Thursday, March 31, 2011

Taco Crockpot Chicken Recipe

And I use the term "recipe" loosely... I rarely measure ingredients, but rather tend to throw a little of this, a dash of that into a pot and turn it into dinner. Hopefully that doesn't throw you off if try to copy a recipe. Just add the ingredients to your "taste" and it should turn out fine.

Taco Crockpot Chicken

Chicken (Any type, but whatever you use boneless, skinless will be easiest) - I used boneless, skinless thighs.
Chili Powder
Minced Onion
Garlic Powder
Onion Powder
Red Pepper Flakes

Put the chicken in the bottom of the crockpot. Throw in the spices until you feel like there's enough flavor on the chicken. (I warned you!) Add water until it almost covers the chicken. Stir. Set the crockpot to cook on low for 6-8 hours or high if you have less time. (Not sure how long it will need on high so just make sure to check to be sure the meat is cooked before you dig in if you choose to use the high setting!)

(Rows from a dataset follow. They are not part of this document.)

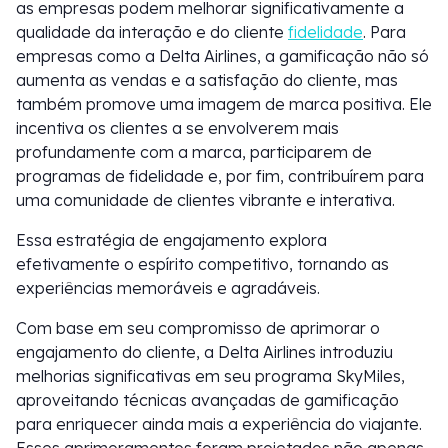
as empresas podem melhorar significativamente a
qualidade da interação e do cliente
fidelidade
. Para
empresas como a Delta Airlines, a gamificação não só
aumenta as vendas e a satisfação do cliente, mas
também promove uma imagem de marca positiva. Ele
incentiva os clientes a se envolverem mais
profundamente com a marca, participarem de
programas de fidelidade e, por fim, contribuírem para
uma comunidade de clientes vibrante e interativa.
Essa estratégia de engajamento explora
efetivamente o espírito competitivo, tornando as
experiências memoráveis e agradáveis.
Com base em seu compromisso de aprimorar o
engajamento do cliente, a Delta Airlines introduziu
melhorias significativas em seu programa SkyMiles,
aproveitando técnicas avançadas de gamificação
para enriquecer ainda mais a experiência do viajante.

When the chicken is done you can shred it (It practically falls apart anyway!) and put it on a salad or put it into taco or tortilla shells with other taco type toppings and enjoy! It's also great if you serve it with a little cilantro lime rice (just cook rice and then refry it with cilantro, lime juice and salt thrown in. Yum!)

I ate mine on salad with a little olive oil and lime juice as dressing and Josh had his on a tortilla with various toppings.

For Josh's lunch the next day I threw some of the chicken into a lidded dish with leftover rice, frozen corn, chopped onions, raw milk cheddar cheese, salsa and homemade plain yogurt (made with raw cow milk) instead of sour cream. He said it was tasty!

If you give this recipe a try I'd love to hear how it worked for you and what you thought. Oh, and feel free to ask me any questions you might have too.

1 comment:

  1. Oh, and sorry I don't have pictures, but I didn't know I was posting this recipe until all the deliciousness had been gobbled up and was in our stomachs!